Problem to work on
The word "mathbb" occurs in some lines of the listing. Copy those lines.

Source material
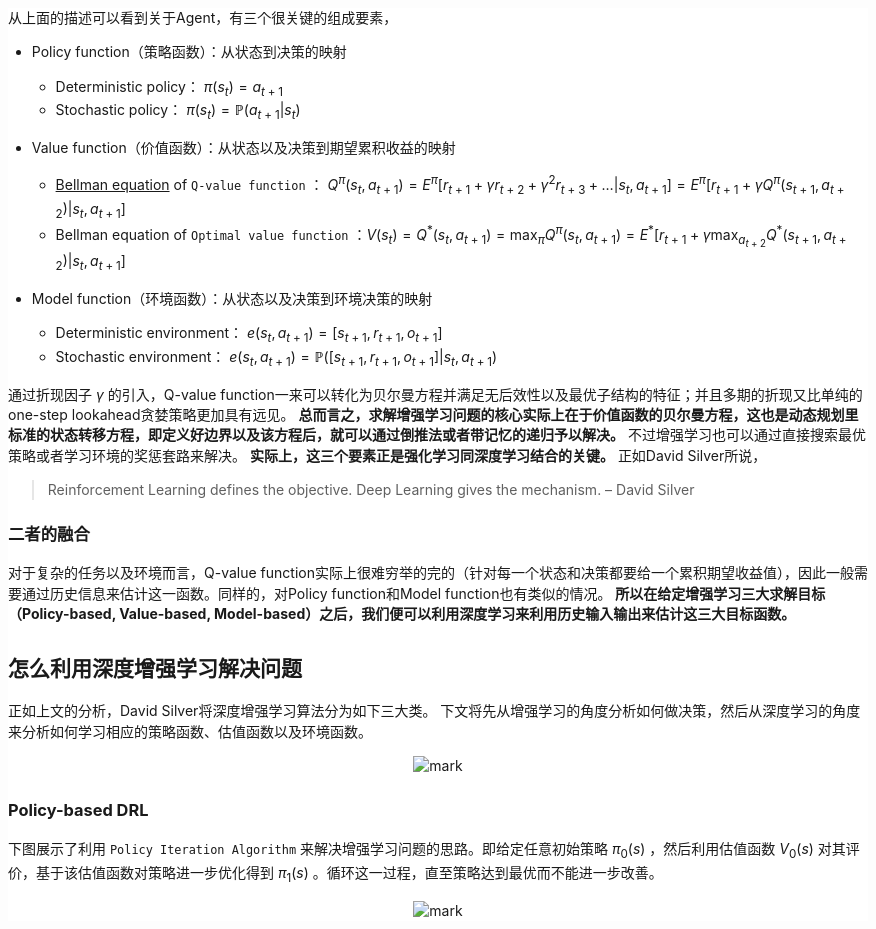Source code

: 

从上面的描述可以看到关于Agent，有三个很关键的组成要素，



- Policy function（策略函数）：从状态到决策的映射
  - Deterministic policy： $\pi(s_{t}) = a_{t+1}$
  - Stochastic policy： $\pi(s_{t}) = \mathbb{P}(a_{t+1} | s_{t})$
- Value function（价值函数）：从状态以及决策到期望累积收益的映射
  - [Bellman equation](https://en.wikipedia.org/wiki/Bellman_equation) of `Q-value function` ： $Q^{\pi}(s_{t}, a_{t+1}) = E^{\pi}[r_{t+1} + \gamma r_{t+2} + \gamma^{2} r_{t+3} + \dotsc | s_{t}, a_{t+1}] = E^{\pi}[r_{t+1} + \gamma Q^{\pi}(s_{t+1}, a_{t+2}) | s_{t}, a_{t+1}]$
  - Bellman equation of `Optimal value function` ：$V(s_{t}) = Q^{*}(s_{t}, a_{t+1}) = \max_{\pi} Q^{\pi}(s_{t}, a_{t+1}) = E^{*}[r_{t+1} + \gamma \max_{a_{t+2}} Q^{*}(s_{t+1}, a_{t+2}) | s_{t}, a_{t+1}]$

- Model function（环境函数）：从状态以及决策到环境决策的映射
  - Deterministic environment： $e(s_{t}, a_{t+1}) = [s_{t+1}, r_{t+1}, o_{t+1}]$
  - Stochastic environment： $e(s_{t}, a_{t+1}) = \mathbb{P}([s_{t+1}, r_{t+1}, o_{t+1}] | s_{t}, a_{t+1})$

通过折现因子 $\gamma$ 的引入，Q-value function一来可以转化为贝尔曼方程并满足无后效性以及最优子结构的特征；并且多期的折现又比单纯的one-step lookahead贪婪策略更加具有远见。 **总而言之，求解增强学习问题的核心实际上在于价值函数的贝尔曼方程，这也是动态规划里标准的状态转移方程，即定义好边界以及该方程后，就可以通过倒推法或者带记忆的递归予以解决。** 不过增强学习也可以通过直接搜索最优策略或者学习环境的奖惩套路来解决。 **实际上，这三个要素正是强化学习同深度学习结合的关键。** 正如David Silver所说，

> Reinforcement Learning defines the objective. Deep Learning gives the mechanism. – David Silver

### 二者的融合

对于复杂的任务以及环境而言，Q-value function实际上很难穷举的完的（针对每一个状态和决策都要给一个累积期望收益值），因此一般需要通过历史信息来估计这一函数。同样的，对Policy function和Model function也有类似的情况。 **所以在给定增强学习三大求解目标（Policy-based, Value-based, Model-based）之后，我们便可以利用深度学习来利用历史输入输出来估计这三大目标函数。**

## 怎么利用深度增强学习解决问题

正如上文的分析，David Silver将深度增强学习算法分为如下三大类。 下文将先从增强学习的角度分析如何做决策，然后从深度学习的角度来分析如何学习相应的策略函数、估值函数以及环境函数。



<center>

![mark](http://images.iterate.site/blog/image/20191010/RPxDS52FYjFQ.png?imageslim)

</center>





### Policy-based DRL

下图展示了利用 `Policy Iteration Algorithm` 来解决增强学习问题的思路。即给定任意初始策略 $\pi_{0}(s)$ ，然后利用估值函数 $V_{0}(s)$ 对其评价，基于该估值函数对策略进一步优化得到 $\pi_{1}(s)$ 。循环这一过程，直至策略达到最优而不能进一步改善。



<center>

![mark](http://images.iterate.site/blog/image/20191010/LAK9hOlmiG2w.png?imageslim)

Output
  - Stochastic policy： $\pi(s_{t}) = \mathbb{P}(a_{t+1} | s_{t})$
  - Stochastic environment： $e(s_{t}, a_{t+1}) = \mathbb{P}([s_{t+1}, r_{t+1}, o_{t+1}] | s_{t}, a_{t+1})$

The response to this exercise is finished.